Our only agenda is to provide well-written, detailed reviews. We have no axe to grind, we simply offer up the considered opinion of a given book as expressed by one of our well-read reader-reviewers. Even amongst ourselves, we may have very differing opinions about a particular book, and for this reason, our Managing Editor, Blythe Barnhill, makes review assignments in a way that insures no one reviewer is assigned all of the books of one author, and no reviewer is assigned a book by an author they historically have not enjoyed reading. We have a number of such policies and practices in place to provide the greatest possible objectivity to what is fundamentally a subjective process.

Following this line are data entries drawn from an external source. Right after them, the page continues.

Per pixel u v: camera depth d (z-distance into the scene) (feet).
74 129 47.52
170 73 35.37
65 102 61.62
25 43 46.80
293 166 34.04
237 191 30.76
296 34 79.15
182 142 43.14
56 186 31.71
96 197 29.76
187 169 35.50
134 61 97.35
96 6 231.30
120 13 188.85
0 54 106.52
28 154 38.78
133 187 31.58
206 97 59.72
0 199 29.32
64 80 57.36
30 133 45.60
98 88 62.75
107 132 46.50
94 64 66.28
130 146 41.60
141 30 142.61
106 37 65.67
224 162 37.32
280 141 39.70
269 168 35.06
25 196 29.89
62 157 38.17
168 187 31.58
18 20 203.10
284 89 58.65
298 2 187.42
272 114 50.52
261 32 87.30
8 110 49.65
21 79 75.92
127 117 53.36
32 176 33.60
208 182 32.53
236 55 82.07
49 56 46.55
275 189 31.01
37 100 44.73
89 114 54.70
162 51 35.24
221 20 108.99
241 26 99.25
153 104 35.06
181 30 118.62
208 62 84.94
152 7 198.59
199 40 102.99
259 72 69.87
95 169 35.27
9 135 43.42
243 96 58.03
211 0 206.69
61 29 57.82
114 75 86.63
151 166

We receive many books and ARCs (Advanced Reading Copies) from publishers and authors. However, we do not necessarily receive every book that is coming out, and since we are not a print publication, we don’t always receive a book in sufficient time to post a review prior to its official release. At times, especially for those books that generate the greatest publicity, we may be asked to hold off on posting the review until the book’s actual release date. AAR honors such requests, provided they are made at the time the book is accepted for review, and always with the understanding that holding the review till the release date will have no bearing on the eventual grade it will receive.
“I look at a sequel as an entity that ought to be intelligible to someone who didn’t see the original – but must reward anyone who did. In other words, I certainly do relate it to what has come before – who wouldn’t?”